Saved entries
Segment Open
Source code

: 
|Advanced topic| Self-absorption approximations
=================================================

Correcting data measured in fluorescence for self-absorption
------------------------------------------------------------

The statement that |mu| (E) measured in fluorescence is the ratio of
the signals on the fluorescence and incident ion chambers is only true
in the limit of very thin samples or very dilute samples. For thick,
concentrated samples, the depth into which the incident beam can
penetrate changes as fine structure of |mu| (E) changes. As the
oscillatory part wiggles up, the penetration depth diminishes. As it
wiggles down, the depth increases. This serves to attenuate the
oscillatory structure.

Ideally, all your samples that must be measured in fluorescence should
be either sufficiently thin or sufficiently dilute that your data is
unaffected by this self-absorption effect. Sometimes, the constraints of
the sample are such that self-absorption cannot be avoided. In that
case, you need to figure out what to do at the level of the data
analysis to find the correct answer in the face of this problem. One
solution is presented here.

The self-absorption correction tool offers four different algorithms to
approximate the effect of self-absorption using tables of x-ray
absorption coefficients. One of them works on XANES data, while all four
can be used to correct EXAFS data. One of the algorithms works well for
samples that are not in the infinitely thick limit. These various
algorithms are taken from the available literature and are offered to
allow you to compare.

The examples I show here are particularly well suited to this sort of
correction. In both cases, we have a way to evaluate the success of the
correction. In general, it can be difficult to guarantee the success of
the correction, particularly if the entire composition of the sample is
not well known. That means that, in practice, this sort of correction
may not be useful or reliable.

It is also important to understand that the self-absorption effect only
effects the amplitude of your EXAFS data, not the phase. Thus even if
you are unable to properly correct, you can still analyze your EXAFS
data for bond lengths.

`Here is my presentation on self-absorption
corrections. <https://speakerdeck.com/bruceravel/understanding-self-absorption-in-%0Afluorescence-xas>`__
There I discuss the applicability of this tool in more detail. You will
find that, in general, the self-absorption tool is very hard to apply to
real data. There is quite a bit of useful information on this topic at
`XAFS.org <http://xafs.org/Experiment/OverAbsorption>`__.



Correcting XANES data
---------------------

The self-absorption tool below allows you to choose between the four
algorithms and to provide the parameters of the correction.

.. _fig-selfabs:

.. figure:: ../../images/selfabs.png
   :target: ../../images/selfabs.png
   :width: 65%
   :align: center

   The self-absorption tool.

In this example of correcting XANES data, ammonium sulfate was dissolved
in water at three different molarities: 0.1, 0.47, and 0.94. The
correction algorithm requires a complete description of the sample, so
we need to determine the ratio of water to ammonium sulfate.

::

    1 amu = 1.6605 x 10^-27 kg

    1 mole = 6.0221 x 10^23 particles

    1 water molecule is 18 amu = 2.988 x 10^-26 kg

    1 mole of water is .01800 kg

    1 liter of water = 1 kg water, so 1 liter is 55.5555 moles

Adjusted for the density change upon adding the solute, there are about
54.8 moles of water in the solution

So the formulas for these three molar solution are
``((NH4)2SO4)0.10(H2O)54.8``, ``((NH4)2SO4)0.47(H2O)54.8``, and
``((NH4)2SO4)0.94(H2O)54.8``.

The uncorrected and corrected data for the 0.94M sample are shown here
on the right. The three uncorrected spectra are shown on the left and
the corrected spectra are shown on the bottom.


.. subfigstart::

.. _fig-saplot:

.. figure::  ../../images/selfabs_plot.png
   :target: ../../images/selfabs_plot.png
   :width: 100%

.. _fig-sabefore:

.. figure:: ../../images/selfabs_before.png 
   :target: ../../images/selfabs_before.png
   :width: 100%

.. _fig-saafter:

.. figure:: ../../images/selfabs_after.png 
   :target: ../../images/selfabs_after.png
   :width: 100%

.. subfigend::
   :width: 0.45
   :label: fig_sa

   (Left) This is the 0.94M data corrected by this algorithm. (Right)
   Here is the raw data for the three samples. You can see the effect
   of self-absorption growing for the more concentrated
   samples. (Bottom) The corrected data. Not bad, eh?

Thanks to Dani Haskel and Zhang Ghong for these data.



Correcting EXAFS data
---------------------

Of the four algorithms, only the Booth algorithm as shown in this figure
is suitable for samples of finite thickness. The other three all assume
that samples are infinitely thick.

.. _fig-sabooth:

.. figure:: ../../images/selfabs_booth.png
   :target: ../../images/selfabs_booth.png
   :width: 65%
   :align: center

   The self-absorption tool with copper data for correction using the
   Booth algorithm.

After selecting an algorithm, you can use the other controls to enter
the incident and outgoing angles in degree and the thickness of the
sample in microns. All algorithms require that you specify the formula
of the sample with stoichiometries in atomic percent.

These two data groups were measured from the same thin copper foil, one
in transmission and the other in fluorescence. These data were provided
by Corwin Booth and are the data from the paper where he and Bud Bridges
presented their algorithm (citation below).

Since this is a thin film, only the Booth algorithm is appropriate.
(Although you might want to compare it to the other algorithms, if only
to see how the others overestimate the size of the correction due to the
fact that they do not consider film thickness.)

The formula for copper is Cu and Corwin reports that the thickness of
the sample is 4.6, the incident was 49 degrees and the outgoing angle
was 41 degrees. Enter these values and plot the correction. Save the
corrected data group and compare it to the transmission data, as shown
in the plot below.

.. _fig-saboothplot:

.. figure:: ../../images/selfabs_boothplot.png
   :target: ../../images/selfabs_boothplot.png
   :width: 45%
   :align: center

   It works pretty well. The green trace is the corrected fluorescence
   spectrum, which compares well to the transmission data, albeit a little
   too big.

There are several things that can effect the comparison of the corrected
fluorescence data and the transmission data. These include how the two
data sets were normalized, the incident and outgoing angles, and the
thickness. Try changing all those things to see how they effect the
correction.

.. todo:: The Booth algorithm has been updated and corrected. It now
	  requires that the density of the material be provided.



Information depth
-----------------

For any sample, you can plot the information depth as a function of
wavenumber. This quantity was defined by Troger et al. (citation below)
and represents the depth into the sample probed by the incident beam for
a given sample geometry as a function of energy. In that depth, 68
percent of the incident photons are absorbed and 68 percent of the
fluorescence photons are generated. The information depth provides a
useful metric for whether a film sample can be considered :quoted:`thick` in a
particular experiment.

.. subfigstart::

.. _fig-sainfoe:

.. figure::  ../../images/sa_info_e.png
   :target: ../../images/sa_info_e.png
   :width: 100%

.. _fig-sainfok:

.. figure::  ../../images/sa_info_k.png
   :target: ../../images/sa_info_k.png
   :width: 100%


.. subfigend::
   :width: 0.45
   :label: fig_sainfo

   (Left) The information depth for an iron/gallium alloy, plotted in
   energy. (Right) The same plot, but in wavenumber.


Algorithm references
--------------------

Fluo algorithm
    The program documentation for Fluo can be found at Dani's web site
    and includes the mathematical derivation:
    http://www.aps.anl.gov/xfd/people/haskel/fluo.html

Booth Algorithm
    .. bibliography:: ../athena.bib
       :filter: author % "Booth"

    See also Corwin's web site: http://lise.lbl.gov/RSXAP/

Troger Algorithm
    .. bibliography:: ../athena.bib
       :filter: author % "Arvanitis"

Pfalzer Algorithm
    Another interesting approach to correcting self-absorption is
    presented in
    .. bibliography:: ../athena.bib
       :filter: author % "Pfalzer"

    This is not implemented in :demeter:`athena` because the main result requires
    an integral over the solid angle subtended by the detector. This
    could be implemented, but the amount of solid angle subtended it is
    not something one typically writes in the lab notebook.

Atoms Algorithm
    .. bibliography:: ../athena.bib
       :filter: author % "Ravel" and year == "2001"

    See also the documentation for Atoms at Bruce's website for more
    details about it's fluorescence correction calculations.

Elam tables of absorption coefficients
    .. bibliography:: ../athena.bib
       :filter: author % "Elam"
Segment Closed
Output the data exactly, from the first line through the line that holds "The statement that", so that no later line appears.

WORKED SOLUTION:
Source code

: 
|Advanced topic| Self-absorption approximations
=================================================

Correcting data measured in fluorescence for self-absorption
------------------------------------------------------------

The statement that |mu| (E) measured in fluorescence is the ratio of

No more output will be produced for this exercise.